Records from a collection
== Segment start ==

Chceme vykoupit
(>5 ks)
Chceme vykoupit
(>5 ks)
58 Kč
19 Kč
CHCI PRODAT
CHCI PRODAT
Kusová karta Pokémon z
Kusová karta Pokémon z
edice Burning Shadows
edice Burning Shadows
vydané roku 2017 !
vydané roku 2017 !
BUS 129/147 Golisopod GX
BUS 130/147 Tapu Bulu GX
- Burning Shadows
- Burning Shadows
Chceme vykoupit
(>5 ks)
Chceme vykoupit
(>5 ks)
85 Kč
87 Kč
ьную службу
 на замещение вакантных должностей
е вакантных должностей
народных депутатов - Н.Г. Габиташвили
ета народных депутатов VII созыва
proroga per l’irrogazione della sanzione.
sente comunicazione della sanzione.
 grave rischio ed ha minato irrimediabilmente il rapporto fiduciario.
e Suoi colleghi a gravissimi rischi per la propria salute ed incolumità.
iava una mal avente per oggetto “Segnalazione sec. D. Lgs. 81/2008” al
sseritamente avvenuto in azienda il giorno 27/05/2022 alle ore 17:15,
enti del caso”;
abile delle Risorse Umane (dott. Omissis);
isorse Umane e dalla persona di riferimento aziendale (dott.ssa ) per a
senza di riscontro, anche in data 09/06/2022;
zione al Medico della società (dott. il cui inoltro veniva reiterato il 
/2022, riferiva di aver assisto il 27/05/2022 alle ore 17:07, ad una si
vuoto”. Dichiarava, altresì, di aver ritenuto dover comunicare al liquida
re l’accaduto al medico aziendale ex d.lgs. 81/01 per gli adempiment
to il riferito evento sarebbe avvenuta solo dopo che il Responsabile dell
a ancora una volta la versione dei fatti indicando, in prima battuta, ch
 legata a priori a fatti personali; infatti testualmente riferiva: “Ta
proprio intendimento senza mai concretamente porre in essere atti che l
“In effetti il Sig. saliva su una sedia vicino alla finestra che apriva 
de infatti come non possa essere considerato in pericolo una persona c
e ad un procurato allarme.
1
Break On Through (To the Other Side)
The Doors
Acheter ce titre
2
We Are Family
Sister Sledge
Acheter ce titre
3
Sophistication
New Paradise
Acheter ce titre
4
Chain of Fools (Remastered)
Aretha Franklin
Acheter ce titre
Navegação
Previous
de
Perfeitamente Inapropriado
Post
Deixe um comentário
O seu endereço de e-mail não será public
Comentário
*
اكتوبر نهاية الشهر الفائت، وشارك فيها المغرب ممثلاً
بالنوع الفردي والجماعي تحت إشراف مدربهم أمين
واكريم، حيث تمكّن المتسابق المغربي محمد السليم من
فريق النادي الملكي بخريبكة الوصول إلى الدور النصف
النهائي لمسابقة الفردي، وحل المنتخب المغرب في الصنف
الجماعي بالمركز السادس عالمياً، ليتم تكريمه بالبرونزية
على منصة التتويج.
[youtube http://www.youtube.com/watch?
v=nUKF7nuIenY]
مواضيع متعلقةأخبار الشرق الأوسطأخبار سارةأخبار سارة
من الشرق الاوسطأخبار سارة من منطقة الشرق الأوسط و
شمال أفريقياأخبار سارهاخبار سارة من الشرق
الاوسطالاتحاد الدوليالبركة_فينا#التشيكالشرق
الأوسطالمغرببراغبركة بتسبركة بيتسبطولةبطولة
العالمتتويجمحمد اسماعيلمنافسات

== Segment end ==

▸ What the task requires
Every piece of the data is to be set down again exactly.

▸ Answer area
Chceme vykoupit
(>5 ks)
Chceme vykoupit
(>5 ks)
58 Kč
19 Kč
CHCI PRODAT
CHCI PRODAT
Kusová karta Pokémon z
Kusová karta Pokémon z
edice Burning Shadows
edice Burning Shadows
vydané roku 2017 !
vydané roku 2017 !
BUS 129/147 Golisopod GX
BUS 130/147 Tapu Bulu GX
- Burning Shadows
- Burning Shadows
Chceme vykoupit
(>5 ks)
Chceme vykoupit
(>5 ks)
85 Kč
87 Kč
ьную службу
 на замещение вакантных должностей
е вакантных должностей
народных депутатов - Н.Г. Габиташвили
ета народных депутатов VII созыва
proroga per l’irrogazione della sanzione.
sente comunicazione della sanzione.
 grave rischio ed ha minato irrimediabilmente il rapporto fiduciario.
e Suoi colleghi a gravissimi rischi per la propria salute ed incolumità.
iava una mal avente per oggetto “Segnalazione sec. D. Lgs. 81/2008” al
sseritamente avvenuto in azienda il giorno 27/05/2022 alle ore 17:15,
enti del caso”;
abile delle Risorse Umane (dott. Omissis);
isorse Umane e dalla persona di riferimento aziendale (dott.ssa ) per a
senza di riscontro, anche in data 09/06/2022;
zione al Medico della società (dott. il cui inoltro veniva reiterato il 
/2022, riferiva di aver assisto il 27/05/2022 alle ore 17:07, ad una si
vuoto”. Dichiarava, altresì, di aver ritenuto dover comunicare al liquida
re l’accaduto al medico aziendale ex d.lgs. 81/01 per gli adempiment
to il riferito evento sarebbe avvenuta solo dopo che il Responsabile dell
a ancora una volta la versione dei fatti indicando, in prima battuta, ch
 legata a priori a fatti personali; infatti testualmente riferiva: “Ta
proprio intendimento senza mai concretamente porre in essere atti che l
“In effetti il Sig. saliva su una sedia vicino alla finestra che apriva 
de infatti come non possa essere considerato in pericolo una persona c
e ad un procurato allarme.
1
Break On Through (To the Other Side)
The Doors
Acheter ce titre
2
We Are Family
Sister Sledge
Acheter ce titre
3
Sophistication
New Paradise
Acheter ce titre
4
Chain of Fools (Remastered)
Aretha Franklin
Acheter ce titre
Navegação
Previous
de
Perfeitamente Inapropriado
Post
Deixe um comentário
O seu endereço de e-mail não será public
Comentário
*
اكتوبر نهاية الشهر الفائت، وشارك فيها المغرب ممثلاً
بالنوع الفردي والجماعي تحت إشراف مدربهم أمين
واكريم، حيث تمكّن المتسابق المغربي محمد السليم من
فريق النادي الملكي بخريبكة الوصول إلى الدور النصف
النهائي لمسابقة الفردي، وحل المنتخب المغرب في الصنف
الجماعي بالمركز السادس عالمياً، ليتم تكريمه بالبرونزية
على منصة التتويج.
[youtube http://www.youtube.com/watch?
v=nUKF7nuIenY]
مواضيع متعلقةأخبار الشرق الأوسطأخبار سارةأخبار سارة
من الشرق الاوسطأخبار سارة من منطقة الشرق الأوسط و
شمال أفريقياأخبار سارهاخبار سارة من الشرق
الاوسطالاتحاد الدوليالبركة_فينا#التشيكالشرق
الأوسطالمغرببراغبركة بتسبركة بيتسبطولةبطولة
العالمتتويجمحمد اسماعيلمنافسات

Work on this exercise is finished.